Determinant of a Matrix
- For a \( 2 \times 2 \) matrix \( \begin{pmatrix} a & b \ c & d \end{pmatrix} \), the determinant is \( ad - bc \).
- For larger matrices, the determinant is calculated through a cofactor expansion, usually along a row or column.
- A determinant of zero means the matrix is singular and is not invertible.
- Determinants allow us to compute the volume change of a transformation represented by the matrix: values greater than 1 indicate stretching, while those less than 1 indicate shrinking.
Linear Operators
- Any matrix can be seen as a linear operator acting on a vector space.

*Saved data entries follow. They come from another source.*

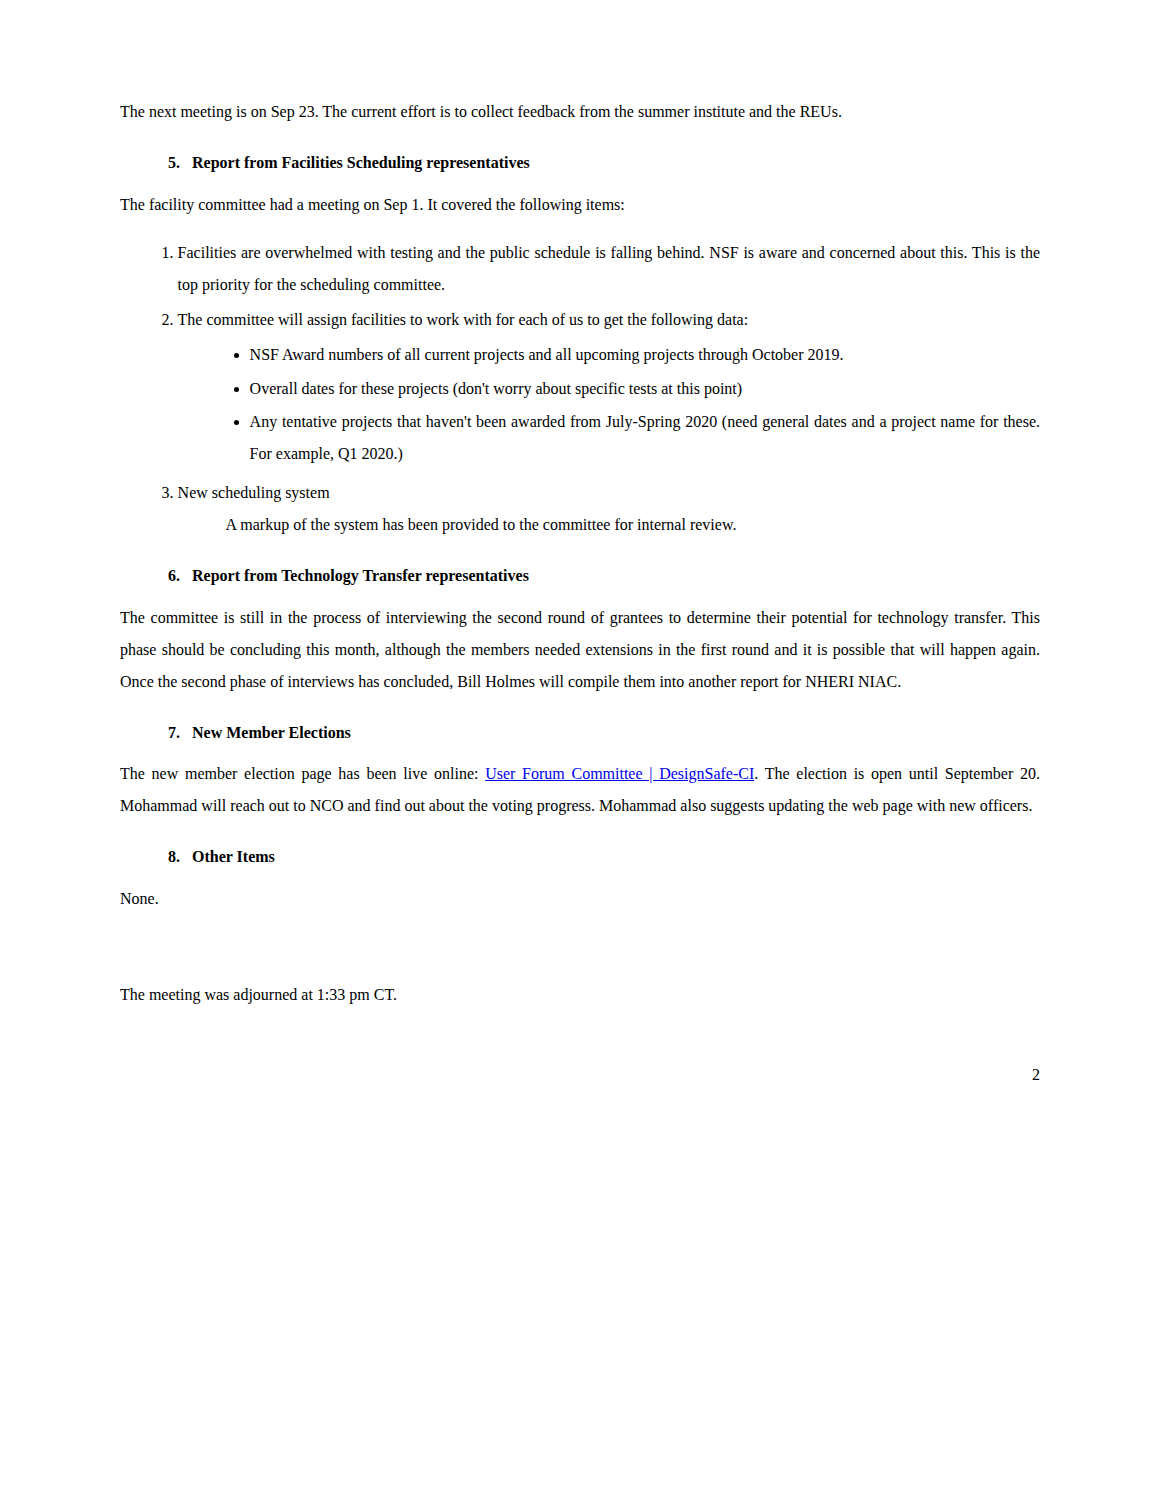The next meeting is on Sep 23. The current effort is to collect feedback from the summer institute and the REUs.
5. Report from Facilities Scheduling representatives
The facility committee had a meeting on Sep 1. It covered the following items:
Facilities are overwhelmed with testing and the public schedule is falling behind. NSF is aware and concerned about this. This is the top priority for the scheduling committee.
The committee will assign facilities to work with for each of us to get the following data:
NSF Award numbers of all current projects and all upcoming projects through October 2019.
Overall dates for these projects (don't worry about specific tests at this point)
Any tentative projects that haven't been awarded from July-Spring 2020 (need general dates and a project name for these. For example, Q1 2020.)
New scheduling system
A markup of the system has been provided to the committee for internal review.
6. Report from Technology Transfer representatives
The committee is still in the process of interviewing the second round of grantees to determine their potential for technology transfer. This phase should be concluding this month, although the members needed extensions in the first round and it is possible that will happen again. Once the second phase of interviews has concluded, Bill Holmes will compile them into another report for NHERI NIAC.
7. New Member Elections
The new member election page has been live online: User Forum Committee | DesignSafe-CI. The election is open until September 20. Mohammad will reach out to NCO and find out about the voting progress. Mohammad also suggests updating the web page with new officers.
8. Other Items
None.
The meeting was adjourned at 1:33 pm CT.
2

- The operator \( S \) in the complex vector space \( \mathbf{C}^{n} \) and \( T \) in the real vector space \( \mathbf{R}^{n} \) modeled by the same matrix work identically on the vector space.
- In practice, this means calculations dependant only on the matrix (like trace and determinant) do not change between the operators.
Real and Complex Vector Spaces
- Real vector spaces are foundational in applied mathematics and sciences.
- Complex vector spaces are essential in quantum mechanics and electrical engineering, where oscillatory behaviors are frequent.
- In terms of linear operators, as shown with \( S \) and \( T \), operations inheriting from their matrices remain consistent across these spaces.